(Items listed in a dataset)
=-=-=

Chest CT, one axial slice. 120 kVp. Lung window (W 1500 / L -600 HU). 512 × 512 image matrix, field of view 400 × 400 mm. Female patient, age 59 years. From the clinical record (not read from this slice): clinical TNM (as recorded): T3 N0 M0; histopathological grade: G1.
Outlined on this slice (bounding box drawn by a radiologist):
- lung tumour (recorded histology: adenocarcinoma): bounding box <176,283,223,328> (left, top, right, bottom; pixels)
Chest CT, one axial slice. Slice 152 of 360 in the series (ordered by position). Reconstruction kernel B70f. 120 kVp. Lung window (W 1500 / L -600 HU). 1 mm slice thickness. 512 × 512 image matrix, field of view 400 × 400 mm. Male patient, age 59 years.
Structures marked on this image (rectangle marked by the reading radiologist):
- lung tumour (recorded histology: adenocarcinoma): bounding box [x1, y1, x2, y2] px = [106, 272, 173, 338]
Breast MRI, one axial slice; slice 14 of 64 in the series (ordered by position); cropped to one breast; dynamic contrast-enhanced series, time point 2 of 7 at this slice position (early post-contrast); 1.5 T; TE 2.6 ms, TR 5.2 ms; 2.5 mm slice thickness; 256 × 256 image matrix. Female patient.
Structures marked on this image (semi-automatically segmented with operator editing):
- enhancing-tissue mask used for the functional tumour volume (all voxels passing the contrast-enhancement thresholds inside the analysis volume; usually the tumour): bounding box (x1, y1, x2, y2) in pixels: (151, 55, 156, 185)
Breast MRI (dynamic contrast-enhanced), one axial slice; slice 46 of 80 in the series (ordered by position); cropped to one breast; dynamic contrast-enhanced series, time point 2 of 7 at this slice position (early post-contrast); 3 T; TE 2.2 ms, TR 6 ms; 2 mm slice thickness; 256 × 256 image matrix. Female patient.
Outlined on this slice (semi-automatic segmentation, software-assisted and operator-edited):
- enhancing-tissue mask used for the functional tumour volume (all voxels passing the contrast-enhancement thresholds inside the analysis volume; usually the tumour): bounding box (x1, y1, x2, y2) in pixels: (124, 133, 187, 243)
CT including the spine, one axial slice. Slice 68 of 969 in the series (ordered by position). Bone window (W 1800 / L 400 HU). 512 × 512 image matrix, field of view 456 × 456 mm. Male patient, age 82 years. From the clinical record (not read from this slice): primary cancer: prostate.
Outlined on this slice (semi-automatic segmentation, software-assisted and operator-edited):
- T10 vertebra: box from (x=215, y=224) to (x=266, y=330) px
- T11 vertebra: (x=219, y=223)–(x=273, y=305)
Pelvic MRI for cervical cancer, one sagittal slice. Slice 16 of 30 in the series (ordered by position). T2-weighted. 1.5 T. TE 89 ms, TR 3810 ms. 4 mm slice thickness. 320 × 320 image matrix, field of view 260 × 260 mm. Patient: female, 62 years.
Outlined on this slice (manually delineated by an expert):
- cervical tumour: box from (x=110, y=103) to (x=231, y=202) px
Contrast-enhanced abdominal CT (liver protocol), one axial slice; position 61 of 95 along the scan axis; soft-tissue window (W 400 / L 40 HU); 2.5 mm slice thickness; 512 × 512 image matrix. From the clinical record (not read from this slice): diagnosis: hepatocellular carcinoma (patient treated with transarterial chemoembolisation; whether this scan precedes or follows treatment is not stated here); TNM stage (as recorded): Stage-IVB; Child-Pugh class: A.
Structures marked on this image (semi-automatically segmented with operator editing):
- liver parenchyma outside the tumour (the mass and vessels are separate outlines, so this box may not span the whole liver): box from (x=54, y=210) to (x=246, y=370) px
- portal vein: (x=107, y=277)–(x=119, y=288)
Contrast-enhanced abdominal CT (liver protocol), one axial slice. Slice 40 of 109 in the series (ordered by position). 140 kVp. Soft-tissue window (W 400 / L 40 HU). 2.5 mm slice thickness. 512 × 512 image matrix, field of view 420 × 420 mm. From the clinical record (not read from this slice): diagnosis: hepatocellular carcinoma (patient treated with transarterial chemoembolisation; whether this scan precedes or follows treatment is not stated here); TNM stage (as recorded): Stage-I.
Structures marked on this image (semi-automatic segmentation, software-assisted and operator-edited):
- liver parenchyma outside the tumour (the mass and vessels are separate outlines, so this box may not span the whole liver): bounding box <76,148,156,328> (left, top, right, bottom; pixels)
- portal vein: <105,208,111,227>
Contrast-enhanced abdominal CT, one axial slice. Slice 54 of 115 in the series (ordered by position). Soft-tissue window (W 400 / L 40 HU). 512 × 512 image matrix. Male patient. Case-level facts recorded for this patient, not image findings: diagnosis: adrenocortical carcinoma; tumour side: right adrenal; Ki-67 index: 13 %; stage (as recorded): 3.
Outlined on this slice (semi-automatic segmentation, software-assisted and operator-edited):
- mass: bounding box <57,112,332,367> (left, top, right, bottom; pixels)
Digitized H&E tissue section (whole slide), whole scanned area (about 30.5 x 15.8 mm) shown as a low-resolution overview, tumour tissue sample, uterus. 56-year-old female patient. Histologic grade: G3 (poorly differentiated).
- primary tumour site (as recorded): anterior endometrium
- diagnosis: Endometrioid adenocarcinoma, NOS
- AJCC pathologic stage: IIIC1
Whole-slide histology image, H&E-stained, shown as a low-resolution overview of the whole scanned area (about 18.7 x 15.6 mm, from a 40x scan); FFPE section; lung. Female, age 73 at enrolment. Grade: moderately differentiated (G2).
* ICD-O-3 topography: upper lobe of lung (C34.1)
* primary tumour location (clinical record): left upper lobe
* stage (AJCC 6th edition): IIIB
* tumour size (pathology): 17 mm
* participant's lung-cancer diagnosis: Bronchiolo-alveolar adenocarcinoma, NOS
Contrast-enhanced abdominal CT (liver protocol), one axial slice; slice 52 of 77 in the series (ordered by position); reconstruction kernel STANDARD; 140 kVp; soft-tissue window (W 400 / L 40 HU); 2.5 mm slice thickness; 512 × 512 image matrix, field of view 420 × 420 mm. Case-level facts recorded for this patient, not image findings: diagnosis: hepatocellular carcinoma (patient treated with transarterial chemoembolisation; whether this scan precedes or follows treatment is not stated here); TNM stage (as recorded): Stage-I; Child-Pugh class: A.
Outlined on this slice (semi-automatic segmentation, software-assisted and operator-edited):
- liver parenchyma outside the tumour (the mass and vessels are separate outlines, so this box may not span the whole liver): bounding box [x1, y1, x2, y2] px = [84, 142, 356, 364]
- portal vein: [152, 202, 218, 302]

=-=-=

EXERCISE INSTRUCTIONS - Every one of the entries must be printed exactly.

OUTPUT BELOW -
Chest CT, one axial slice. 120 kVp. Lung window (W 1500 / L -600 HU). 512 × 512 image matrix, field of view 400 × 400 mm. Female patient, age 59 years. From the clinical record (not read from this slice): clinical TNM (as recorded): T3 N0 M0; histopathological grade: G1.
Outlined on this slice (bounding box drawn by a radiologist):
- lung tumour (recorded histology: adenocarcinoma): bounding box <176,283,223,328> (left, top, right, bottom; pixels)
Chest CT, one axial slice. Slice 152 of 360 in the series (ordered by position). Reconstruction kernel B70f. 120 kVp. Lung window (W 1500 / L -600 HU). 1 mm slice thickness. 512 × 512 image matrix, field of view 400 × 400 mm. Male patient, age 59 years.
Structures marked on this image (rectangle marked by the reading radiologist):
- lung tumour (recorded histology: adenocarcinoma): bounding box [x1, y1, x2, y2] px = [106, 272, 173, 338]
Breast MRI, one axial slice; slice 14 of 64 in the series (ordered by position); cropped to one breast; dynamic contrast-enhanced series, time point 2 of 7 at this slice position (early post-contrast); 1.5 T; TE 2.6 ms, TR 5.2 ms; 2.5 mm slice thickness; 256 × 256 image matrix. Female patient.
Structures marked on this image (semi-automatically segmented with operator editing):
- enhancing-tissue mask used for the functional tumour volume (all voxels passing the contrast-enhancement thresholds inside the analysis volume; usually the tumour): bounding box (x1, y1, x2, y2) in pixels: (151, 55, 156, 185)
Breast MRI (dynamic contrast-enhanced), one axial slice; slice 46 of 80 in the series (ordered by position); cropped to one breast; dynamic contrast-enhanced series, time point 2 of 7 at this slice position (early post-contrast); 3 T; TE 2.2 ms, TR 6 ms; 2 mm slice thickness; 256 × 256 image matrix. Female patient.
Outlined on this slice (semi-automatic segmentation, software-assisted and operator-edited):
- enhancing-tissue mask used for the functional tumour volume (all voxels passing the contrast-enhancement thresholds inside the analysis volume; usually the tumour): bounding box (x1, y1, x2, y2) in pixels: (124, 133, 187, 243)
CT including the spine, one axial slice. Slice 68 of 969 in the series (ordered by position). Bone window (W 1800 / L 400 HU). 512 × 512 image matrix, field of view 456 × 456 mm. Male patient, age 82 years. From the clinical record (not read from this slice): primary cancer: prostate.
Outlined on this slice (semi-automatic segmentation, software-assisted and operator-edited):
- T10 vertebra: box from (x=215, y=224) to (x=266, y=330) px
- T11 vertebra: (x=219, y=223)–(x=273, y=305)
Pelvic MRI for cervical cancer, one sagittal slice. Slice 16 of 30 in the series (ordered by position). T2-weighted. 1.5 T. TE 89 ms, TR 3810 ms. 4 mm slice thickness. 320 × 320 image matrix, field of view 260 × 260 mm. Patient: female, 62 years.
Outlined on this slice (manually delineated by an expert):
- cervical tumour: box from (x=110, y=103) to (x=231, y=202) px
Contrast-enhanced abdominal CT (liver protocol), one axial slice; position 61 of 95 along the scan axis; soft-tissue window (W 400 / L 40 HU); 2.5 mm slice thickness; 512 × 512 image matrix. From the clinical record (not read from this slice): diagnosis: hepatocellular carcinoma (patient treated with transarterial chemoembolisation; whether this scan precedes or follows treatment is not stated here); TNM stage (as recorded): Stage-IVB; Child-Pugh class: A.
Structures marked on this image (semi-automatically segmented with operator editing):
- liver parenchyma outside the tumour (the mass and vessels are separate outlines, so this box may not span the whole liver): box from (x=54, y=210) to (x=246, y=370) px
- portal vein: (x=107, y=277)–(x=119, y=288)
Contrast-enhanced abdominal CT (liver protocol), one axial slice. Slice 40 of 109 in the series (ordered by position). 140 kVp. Soft-tissue window (W 400 / L 40 HU). 2.5 mm slice thickness. 512 × 512 image matrix, field of view 420 × 420 mm. From the clinical record (not read from this slice): diagnosis: hepatocellular carcinoma (patient treated with transarterial chemoembolisation; whether this scan precedes or follows treatment is not stated here); TNM stage (as recorded): Stage-I.
Structures marked on this image (semi-automatic segmentation, software-assisted and operator-edited):
- liver parenchyma outside the tumour (the mass and vessels are separate outlines, so this box may not span the whole liver): bounding box <76,148,156,328> (left, top, right, bottom; pixels)
- portal vein: <105,208,111,227>
Contrast-enhanced abdominal CT, one axial slice. Slice 54 of 115 in the series (ordered by position). Soft-tissue window (W 400 / L 40 HU). 512 × 512 image matrix. Male patient. Case-level facts recorded for this patient, not image findings: diagnosis: adrenocortical carcinoma; tumour side: right adrenal; Ki-67 index: 13 %; stage (as recorded): 3.
Outlined on this slice (semi-automatic segmentation, software-assisted and operator-edited):
- mass: bounding box <57,112,332,367> (left, top, right, bottom; pixels)
Digitized H&E tissue section (whole slide), whole scanned area (about 30.5 x 15.8 mm) shown as a low-resolution overview, tumour tissue sample, uterus. 56-year-old female patient. Histologic grade: G3 (poorly differentiated).
- primary tumour site (as recorded): anterior endometrium
- diagnosis: Endometrioid adenocarcinoma, NOS
- AJCC pathologic stage: IIIC1
Whole-slide histology image, H&E-stained, shown as a low-resolution overview of the whole scanned area (about 18.7 x 15.6 mm, from a 40x scan); FFPE section; lung. Female, age 73 at enrolment. Grade: moderately differentiated (G2).
* ICD-O-3 topography: upper lobe of lung (C34.1)
* primary tumour location (clinical record): left upper lobe
* stage (AJCC 6th edition): IIIB
* tumour size (pathology): 17 mm
* participant's lung-cancer diagnosis: Bronchiolo-alveolar adenocarcinoma, NOS
Contrast-enhanced abdominal CT (liver protocol), one axial slice; slice 52 of 77 in the series (ordered by position); reconstruction kernel STANDARD; 140 kVp; soft-tissue window (W 400 / L 40 HU); 2.5 mm slice thickness; 512 × 512 image matrix, field of view 420 × 420 mm. Case-level facts recorded for this patient, not image findings: diagnosis: hepatocellular carcinoma (patient treated with transarterial chemoembolisation; whether this scan precedes or follows treatment is not stated here); TNM stage (as recorded): Stage-I; Child-Pugh class: A.
Outlined on this slice (semi-automatic segmentation, software-assisted and operator-edited):
- liver parenchyma outside the tumour (the mass and vessels are separate outlines, so this box may not span the whole liver): bounding box [x1, y1, x2, y2] px = [84, 142, 356, 364]
- portal vein: [152, 202, 218, 302]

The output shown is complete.